Billie Holiday: Songs for Distingué Lovers/Body and Soul
Author: Peter Quinn
View record and artist detailsRecord and Artist Details
Musicians: |
Jimmy Rowles (p) |
Label: |
Essential Jazz Classics |
Magazine Review Date: |
May/2012 |
Catalogue Number: |
EJC55524 |
RecordDate: |
January 1957 |
Billie Holiday's five-year recording association with jazz impresario Norman Granz commenced in 1952. By the time she recorded Songs for Distingué Lovers and Body and Soul, her last studio recordings for Granz both dating from the same sessions in January 1957, the singer's voice was clearly not in the best of shape.
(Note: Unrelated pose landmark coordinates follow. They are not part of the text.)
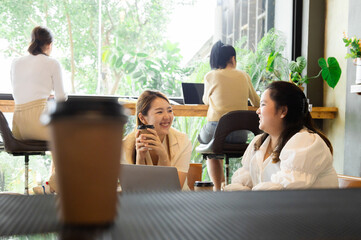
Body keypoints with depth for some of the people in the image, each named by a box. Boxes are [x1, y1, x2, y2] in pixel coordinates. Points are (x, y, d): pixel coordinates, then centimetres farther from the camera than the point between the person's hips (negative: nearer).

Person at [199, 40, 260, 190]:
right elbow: (257, 103, 23)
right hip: (240, 134, 3)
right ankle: (222, 185, 31)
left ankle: (218, 187, 24)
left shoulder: (210, 76, 1)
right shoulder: (244, 76, 8)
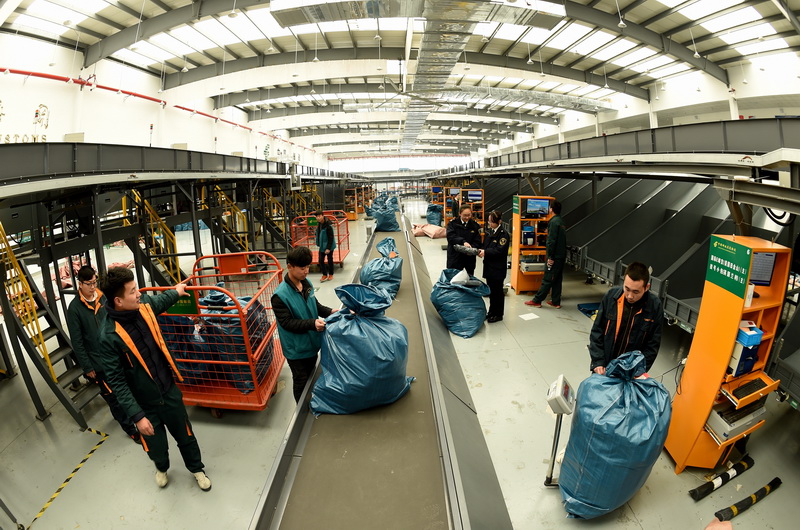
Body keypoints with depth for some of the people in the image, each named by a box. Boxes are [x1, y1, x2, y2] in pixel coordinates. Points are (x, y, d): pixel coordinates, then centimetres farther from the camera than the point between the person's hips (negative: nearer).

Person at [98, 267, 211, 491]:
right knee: (156, 446, 19)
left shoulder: (144, 305, -12)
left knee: (186, 436, 19)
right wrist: (137, 415, -20)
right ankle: (162, 468, 53)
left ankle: (196, 468, 46)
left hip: (169, 390, 4)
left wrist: (176, 291, 34)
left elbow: (160, 302, 16)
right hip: (145, 404, -4)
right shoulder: (110, 337, -26)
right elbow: (117, 382, -20)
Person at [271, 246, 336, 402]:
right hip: (296, 348, -7)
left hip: (312, 342, 7)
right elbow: (287, 323, -25)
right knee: (301, 382, 12)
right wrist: (312, 323, -35)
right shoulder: (280, 295, -25)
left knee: (311, 376, 26)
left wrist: (329, 311, -7)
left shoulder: (306, 283, -4)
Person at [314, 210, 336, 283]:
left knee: (330, 260, 8)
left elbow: (331, 238, -21)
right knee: (321, 260, 6)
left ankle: (330, 274, 25)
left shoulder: (328, 225, -23)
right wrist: (319, 244, 15)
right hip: (322, 246, 7)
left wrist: (328, 248, -22)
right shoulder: (319, 223, 1)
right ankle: (324, 275, 19)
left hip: (329, 246, -7)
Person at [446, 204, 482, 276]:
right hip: (455, 256, -2)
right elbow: (450, 237, -18)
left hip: (470, 257, 2)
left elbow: (477, 242, -1)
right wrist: (463, 242, -32)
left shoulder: (475, 225, 3)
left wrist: (472, 248, -21)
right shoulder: (453, 223, -3)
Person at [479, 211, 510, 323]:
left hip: (498, 268, -7)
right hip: (489, 266, 7)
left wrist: (485, 252, -24)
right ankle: (491, 312, 30)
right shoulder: (489, 231, 9)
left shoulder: (503, 234, -14)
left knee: (497, 291, 4)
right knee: (491, 290, 17)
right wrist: (481, 251, -6)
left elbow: (499, 251, -21)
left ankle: (498, 314, 16)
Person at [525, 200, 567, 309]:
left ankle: (537, 301, 3)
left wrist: (550, 257, -19)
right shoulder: (561, 221, 14)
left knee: (547, 279, -3)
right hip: (562, 255, 9)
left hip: (555, 256, -9)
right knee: (557, 279, 12)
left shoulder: (554, 222, -15)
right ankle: (556, 302, 18)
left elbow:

On ‘Just One Of Those Things’ and the final phrases of ‘Embraceable You’ she sounds entirely drained of energy – “sapped by too much life and too much sorrow”, as John A. Tynan wrote in his original review for Downbeat. But then on ‘Comes Love’ and ‘I Wished On The Moon’, a song she first recorded in 1935 and one of her earliest hits – she sounds terrific, utilising her lower (and by now slightly reduced) range to maximum expressive effect. The singer is backed by a superb group that includes tenor saxist Ben Webster, trumpeter Harry “Sweets” Edison, pianist Jimmy Rowles, guitarist Barney Kessell, bassist Red Mitchell, and drummers Alvin Stoller and Larry Bunker, with plenty of space for solos from Webster, Edison, Rowles and Kessel.